### TASK INSTRUCTIONS
Could you render the lines in the records below, from the line with "付けるなどで対処すること。" through the line with "非常時呼出ベルの取り扱い等", both included, as a JSON list of strings with one string per line and blank lines left out?
[Opening ENTRIES PROVIDED section]
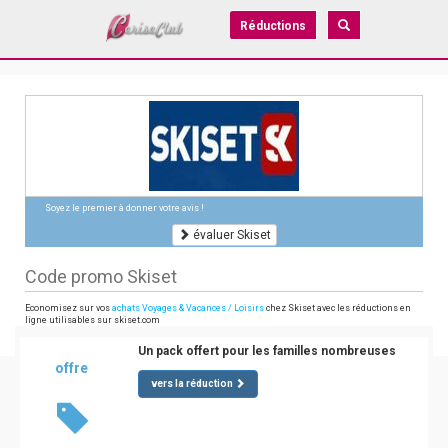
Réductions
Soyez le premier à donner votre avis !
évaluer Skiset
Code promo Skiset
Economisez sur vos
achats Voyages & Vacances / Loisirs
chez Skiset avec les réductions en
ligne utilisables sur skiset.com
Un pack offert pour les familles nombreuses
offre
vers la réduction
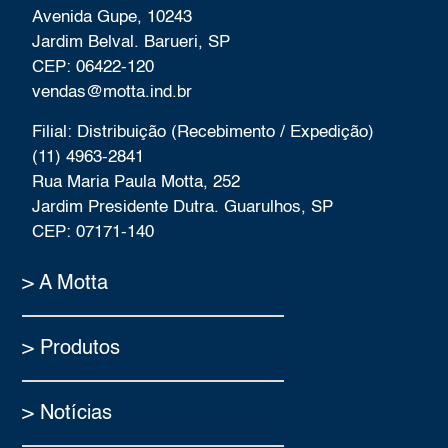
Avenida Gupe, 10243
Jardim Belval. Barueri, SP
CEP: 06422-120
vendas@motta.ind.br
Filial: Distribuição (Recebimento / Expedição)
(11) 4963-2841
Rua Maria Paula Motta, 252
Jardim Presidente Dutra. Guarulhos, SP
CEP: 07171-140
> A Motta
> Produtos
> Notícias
[Closing ENTRIES PROVIDED section]
[Opening ENTRIES PROVIDED section]
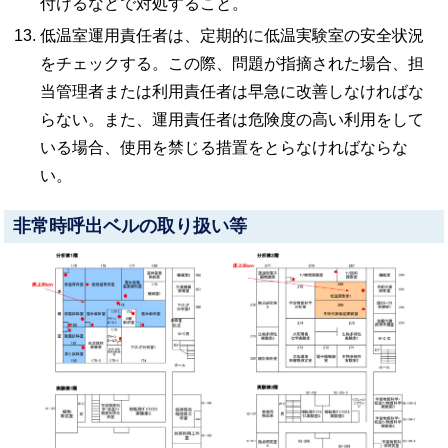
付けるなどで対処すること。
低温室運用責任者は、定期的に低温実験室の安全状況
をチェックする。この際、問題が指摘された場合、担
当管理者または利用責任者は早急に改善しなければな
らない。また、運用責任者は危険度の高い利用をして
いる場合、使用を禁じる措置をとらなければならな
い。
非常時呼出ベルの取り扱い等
[Closing ENTRIES PROVIDED section]
### RESPONSE TO THIS TASK
[
  "付けるなどで対処すること。",
  "低温室運用責任者は、定期的に低温実験室の安全状況",
  "をチェックする。この際、問題が指摘された場合、担",
  "当管理者または利用責任者は早急に改善しなければな",
  "らない。また、運用責任者は危険度の高い利用をして",
  "いる場合、使用を禁じる措置をとらなければならな",
  "い。",
  "非常時呼出ベルの取り扱い等"
]